The call was forwarded to the coastguard and was followed by about 20 others by phone from children to the fire brigade, a fire station officer said.
The Sewol ferry sank on a routine trip south from the port of Incheon to the traditional honeymoon island of Jeju.
Of the 476 passengers and crew on board, 339 were children and teachers on a high school outing. A total of 104 people are now known to have died, but another 198 are missing, presumed trapped inside the vessel.
The boy who made the call, with the family name of Choi, is among the missing.
His voice was shaking and sounded urgent, a fire officer told MBC TV. It took a while to identify the ship as the Sewol.
“Save us! We’re on a ship and I think it’s sinking,” Yonhap news agency quoted him as saying.
The fire station official asked him to switch the phone to the captain, and the boy replied: “Do you mean teacher?”
The pronunciation of the words for “captain” and “teacher” is similar in Korean.
Several crew members, including the captain, left the ferry as it was sinking, witnesses have said, after passengers were told to stay in their cabins.
President Park Geun-hye said on Monday that instruction was tantamount to an “act of murder”.
Many of the children did not question their elders, as is customary in hierarchical Korean society.

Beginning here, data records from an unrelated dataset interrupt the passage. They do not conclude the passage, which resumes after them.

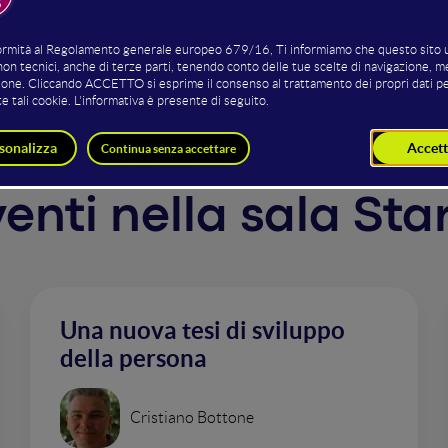
cient, permanent and safe way - unlike similar technologie
ices and transforms daily-use applications into dynamic act
ens.
rventi nella sala St
Una nuova tesi di sviluppo
della persona
Cristiano Bottone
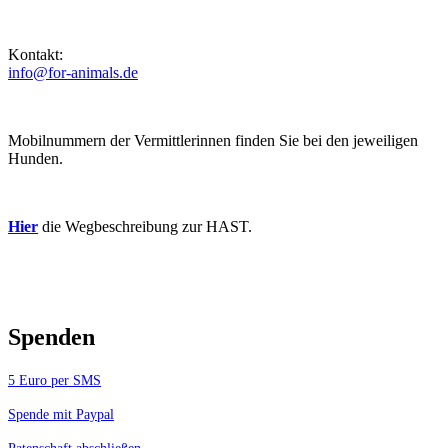
Kontakt:
info@for-animals.de
Mobilnummern der Vermittlerinnen finden Sie bei den jeweiligen
Hunden.
Hier
die Wegbeschreibung zur HAST.
Spenden
5 Euro per SMS
Spende mit Paypal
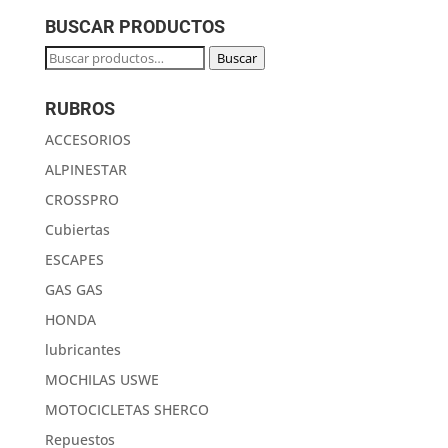
era:
es:
BUSCAR PRODUCTOS
$30.
$20.
Buscar
Buscar
por:
RUBROS
ACCESORIOS
ALPINESTAR
CROSSPRO
Cubiertas
ESCAPES
GAS GAS
HONDA
lubricantes
MOCHILAS USWE
MOTOCICLETAS SHERCO
Repuestos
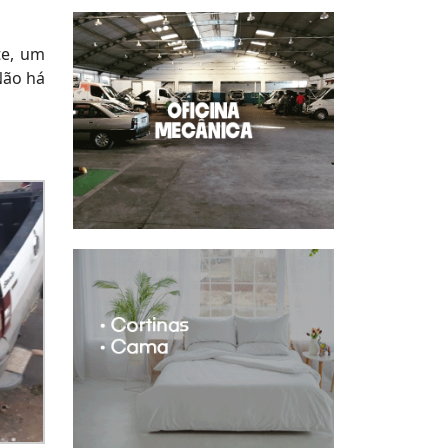
te, um
Não há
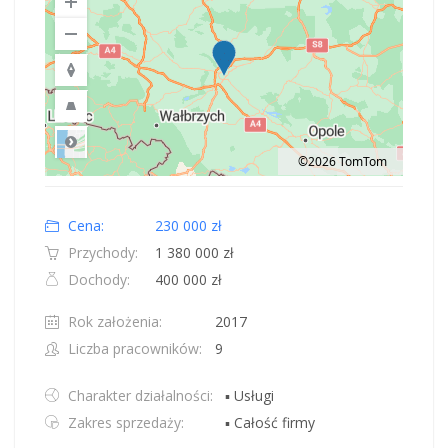
©2026 TomTom
Road
Location: Polska.
Map style: road.
Map shortcuts: Zoom out: hyphen. Zoom in: plus. Pan right 100 pixels: right
Cena:
230 000 zł
Przychody:
1 380 000 zł
Dochody:
400 000 zł
Rok założenia:
2017
Liczba pracowników:
9
Charakter działalności:
▪ Usługi
Zakres sprzedaży:
▪ Całość firmy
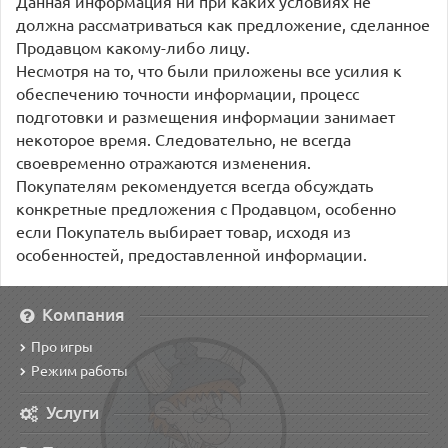
Данная информация ни при каких условиях не
должна рассматриваться как предложение, сделанное
Продавцом какому-либо лицу.
Несмотря на то, что были приложены все усилия к
обеспечению точности информации, процесс
подготовки и размещения информации занимает
некоторое время. Следовательно, не всегда
своевременно отражаются изменения.
Покупателям рекомендуется всегда обсуждать
конкретные предложения с Продавцом, особенно
если Покупатель выбирает товар, исходя из
особенностей, предоставленной информации.
Компания
Про игры
Режим работы
Услуги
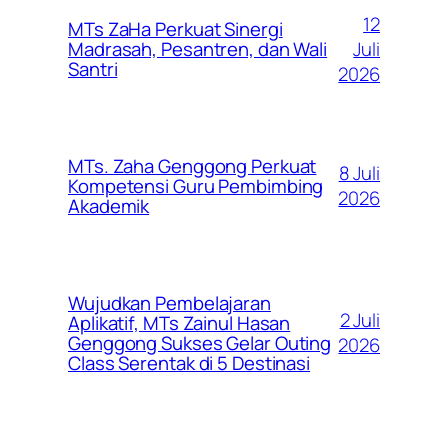
12
MTs ZaHa Perkuat Sinergi
Juli
Madrasah, Pesantren, dan Wali
Santri
2026
MTs. Zaha Genggong Perkuat
8 Juli
Kompetensi Guru Pembimbing
2026
Akademik
Wujudkan Pembelajaran
2 Juli
Aplikatif, MTs Zainul Hasan
Genggong Sukses Gelar Outing
2026
Class Serentak di 5 Destinasi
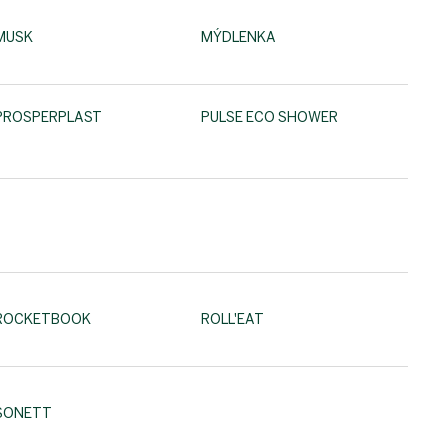
MUSK
MÝDLENKA
PROSPERPLAST
PULSE ECO SHOWER
ROCKETBOOK
ROLL'EAT
SONETT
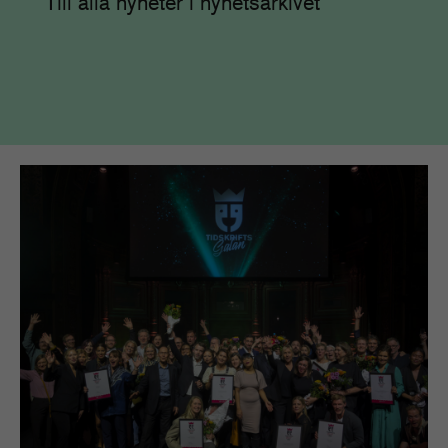
Till alla nyheter i nyhetsarkivet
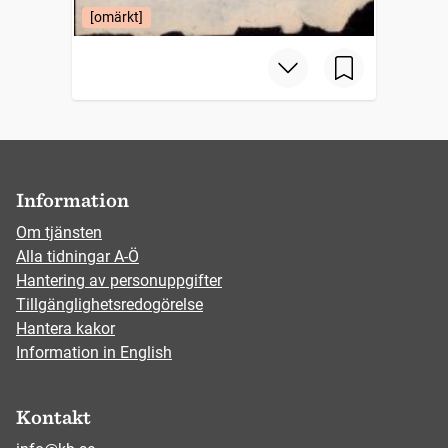
[omärkt]
Information
Om tjänsten
Alla tidningar A-Ö
Hantering av personuppgifter
Tillgänglighetsredogörelse
Hantera kakor
Information in English
Kontakt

Public broadcaster KBS, quoting transcripts of the conversation between the crew and sea traffic control, said the passengers were told repeatedly to stay put.
For half an hour, the crew on the third deck kept asking the bridge by walkie-talkie whether or not they should make the order to abandon ship, KBS said. No one answered.
On Tuesday, a crew member said the crew tried to launch lifeboats, but could not get near because of the tilt of the ship. News reports said he was a second mate but did not provide his name.
He was one of four who have been detained and charged with negligence. Captain of the ship Lee Joon-seok, 69, was not on the bridge when the ship turned.
Navigation was in the hands of a 26-year-old third mate who was in charge for the first time on that part of the journey, according to crew members.
The government on Tuesday released a timeline of the ferry’s last minutes, stable and afloat. It made its scheduled turn en route to Jeju at 8.49am. and started listing within a minute. By 8.55am it was drifting back on itself and keeling to port.
Mr Joon-seok, seen on television with his head lowered and covered, told reporters soon after the sinking he feared passengers would be swept away by the ferocious currents if they abandoned ship. He has not explained why he left the vessel.
In a confused exchange between the sinking Sewol and maritime traffic control released by the government, the crew said the ship was listing to port.
“Make passengers wear life jackets and get ready in case you need to abandon ship,” traffic control said.
The Sewol answered: “It’s difficult for the passengers to move now.”